◆ **What you have to do**
Copy the records below exactly.

__________

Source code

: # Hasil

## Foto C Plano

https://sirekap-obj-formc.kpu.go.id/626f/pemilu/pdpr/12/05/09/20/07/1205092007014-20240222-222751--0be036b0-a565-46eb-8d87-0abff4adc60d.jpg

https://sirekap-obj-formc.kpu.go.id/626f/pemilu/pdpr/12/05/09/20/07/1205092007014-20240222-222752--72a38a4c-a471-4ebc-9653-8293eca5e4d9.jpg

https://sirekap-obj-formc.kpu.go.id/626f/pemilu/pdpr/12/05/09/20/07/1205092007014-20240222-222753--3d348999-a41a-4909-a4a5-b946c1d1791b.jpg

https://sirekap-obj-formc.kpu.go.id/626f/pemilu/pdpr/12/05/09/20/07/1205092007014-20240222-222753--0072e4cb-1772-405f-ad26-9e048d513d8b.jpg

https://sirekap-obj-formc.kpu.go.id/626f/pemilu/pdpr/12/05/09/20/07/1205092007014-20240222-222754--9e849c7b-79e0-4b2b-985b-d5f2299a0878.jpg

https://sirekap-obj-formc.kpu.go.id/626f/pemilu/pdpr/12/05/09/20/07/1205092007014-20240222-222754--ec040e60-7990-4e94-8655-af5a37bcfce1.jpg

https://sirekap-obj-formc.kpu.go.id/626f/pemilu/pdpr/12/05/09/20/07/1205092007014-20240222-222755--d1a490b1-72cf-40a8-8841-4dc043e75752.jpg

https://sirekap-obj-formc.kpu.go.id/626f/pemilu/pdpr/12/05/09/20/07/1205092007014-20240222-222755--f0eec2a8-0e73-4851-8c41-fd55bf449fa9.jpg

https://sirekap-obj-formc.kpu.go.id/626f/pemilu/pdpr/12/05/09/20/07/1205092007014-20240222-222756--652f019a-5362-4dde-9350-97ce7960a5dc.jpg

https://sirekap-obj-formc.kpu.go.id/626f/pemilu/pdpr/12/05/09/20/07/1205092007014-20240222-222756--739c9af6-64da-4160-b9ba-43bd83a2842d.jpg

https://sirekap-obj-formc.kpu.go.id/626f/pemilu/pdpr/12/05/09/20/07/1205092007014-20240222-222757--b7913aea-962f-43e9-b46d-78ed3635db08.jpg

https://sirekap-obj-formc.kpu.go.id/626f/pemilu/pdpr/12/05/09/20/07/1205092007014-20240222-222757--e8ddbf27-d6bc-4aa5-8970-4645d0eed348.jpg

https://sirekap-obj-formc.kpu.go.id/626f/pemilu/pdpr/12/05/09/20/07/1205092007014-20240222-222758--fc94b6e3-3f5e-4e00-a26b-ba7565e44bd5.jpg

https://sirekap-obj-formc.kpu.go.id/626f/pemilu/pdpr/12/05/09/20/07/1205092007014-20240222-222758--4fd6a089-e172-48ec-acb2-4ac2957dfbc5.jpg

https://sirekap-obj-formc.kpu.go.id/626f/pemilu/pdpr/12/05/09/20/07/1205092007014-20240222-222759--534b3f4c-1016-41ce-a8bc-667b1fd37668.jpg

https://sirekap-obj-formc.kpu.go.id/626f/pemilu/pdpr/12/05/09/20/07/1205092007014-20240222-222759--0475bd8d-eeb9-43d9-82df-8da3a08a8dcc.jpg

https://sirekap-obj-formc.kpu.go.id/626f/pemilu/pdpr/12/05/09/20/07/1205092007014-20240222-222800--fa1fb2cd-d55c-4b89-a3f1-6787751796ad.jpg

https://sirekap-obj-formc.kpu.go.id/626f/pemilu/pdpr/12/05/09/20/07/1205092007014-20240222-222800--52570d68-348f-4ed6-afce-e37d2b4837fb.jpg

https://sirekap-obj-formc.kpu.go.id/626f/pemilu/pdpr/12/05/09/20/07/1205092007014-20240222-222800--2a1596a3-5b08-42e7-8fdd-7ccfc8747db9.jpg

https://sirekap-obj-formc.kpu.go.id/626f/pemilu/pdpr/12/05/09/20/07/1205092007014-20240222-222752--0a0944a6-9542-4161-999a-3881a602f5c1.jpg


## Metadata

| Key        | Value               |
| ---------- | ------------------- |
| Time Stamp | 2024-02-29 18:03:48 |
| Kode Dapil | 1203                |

__________

◆ **Answer for the task**
Source code

: # Hasil

## Foto C Plano

https://sirekap-obj-formc.kpu.go.id/626f/pemilu/pdpr/12/05/09/20/07/1205092007014-20240222-222751--0be036b0-a565-46eb-8d87-0abff4adc60d.jpg

https://sirekap-obj-formc.kpu.go.id/626f/pemilu/pdpr/12/05/09/20/07/1205092007014-20240222-222752--72a38a4c-a471-4ebc-9653-8293eca5e4d9.jpg

https://sirekap-obj-formc.kpu.go.id/626f/pemilu/pdpr/12/05/09/20/07/1205092007014-20240222-222753--3d348999-a41a-4909-a4a5-b946c1d1791b.jpg

https://sirekap-obj-formc.kpu.go.id/626f/pemilu/pdpr/12/05/09/20/07/1205092007014-20240222-222753--0072e4cb-1772-405f-ad26-9e048d513d8b.jpg

https://sirekap-obj-formc.kpu.go.id/626f/pemilu/pdpr/12/05/09/20/07/1205092007014-20240222-222754--9e849c7b-79e0-4b2b-985b-d5f2299a0878.jpg

https://sirekap-obj-formc.kpu.go.id/626f/pemilu/pdpr/12/05/09/20/07/1205092007014-20240222-222754--ec040e60-7990-4e94-8655-af5a37bcfce1.jpg

https://sirekap-obj-formc.kpu.go.id/626f/pemilu/pdpr/12/05/09/20/07/1205092007014-20240222-222755--d1a490b1-72cf-40a8-8841-4dc043e75752.jpg

https://sirekap-obj-formc.kpu.go.id/626f/pemilu/pdpr/12/05/09/20/07/1205092007014-20240222-222755--f0eec2a8-0e73-4851-8c41-fd55bf449fa9.jpg

https://sirekap-obj-formc.kpu.go.id/626f/pemilu/pdpr/12/05/09/20/07/1205092007014-20240222-222756--652f019a-5362-4dde-9350-97ce7960a5dc.jpg

https://sirekap-obj-formc.kpu.go.id/626f/pemilu/pdpr/12/05/09/20/07/1205092007014-20240222-222756--739c9af6-64da-4160-b9ba-43bd83a2842d.jpg

https://sirekap-obj-formc.kpu.go.id/626f/pemilu/pdpr/12/05/09/20/07/1205092007014-20240222-222757--b7913aea-962f-43e9-b46d-78ed3635db08.jpg

https://sirekap-obj-formc.kpu.go.id/626f/pemilu/pdpr/12/05/09/20/07/1205092007014-20240222-222757--e8ddbf27-d6bc-4aa5-8970-4645d0eed348.jpg

https://sirekap-obj-formc.kpu.go.id/626f/pemilu/pdpr/12/05/09/20/07/1205092007014-20240222-222758--fc94b6e3-3f5e-4e00-a26b-ba7565e44bd5.jpg

https://sirekap-obj-formc.kpu.go.id/626f/pemilu/pdpr/12/05/09/20/07/1205092007014-20240222-222758--4fd6a089-e172-48ec-acb2-4ac2957dfbc5.jpg

https://sirekap-obj-formc.kpu.go.id/626f/pemilu/pdpr/12/05/09/20/07/1205092007014-20240222-222759--534b3f4c-1016-41ce-a8bc-667b1fd37668.jpg

https://sirekap-obj-formc.kpu.go.id/626f/pemilu/pdpr/12/05/09/20/07/1205092007014-20240222-222759--0475bd8d-eeb9-43d9-82df-8da3a08a8dcc.jpg

https://sirekap-obj-formc.kpu.go.id/626f/pemilu/pdpr/12/05/09/20/07/1205092007014-20240222-222800--fa1fb2cd-d55c-4b89-a3f1-6787751796ad.jpg

https://sirekap-obj-formc.kpu.go.id/626f/pemilu/pdpr/12/05/09/20/07/1205092007014-20240222-222800--52570d68-348f-4ed6-afce-e37d2b4837fb.jpg

https://sirekap-obj-formc.kpu.go.id/626f/pemilu/pdpr/12/05/09/20/07/1205092007014-20240222-222800--2a1596a3-5b08-42e7-8fdd-7ccfc8747db9.jpg

https://sirekap-obj-formc.kpu.go.id/626f/pemilu/pdpr/12/05/09/20/07/1205092007014-20240222-222752--0a0944a6-9542-4161-999a-3881a602f5c1.jpg


## Metadata

| Key        | Value               |
| ---------- | ------------------- |
| Time Stamp | 2024-02-29 18:03:48 |
| Kode Dapil | 1203                |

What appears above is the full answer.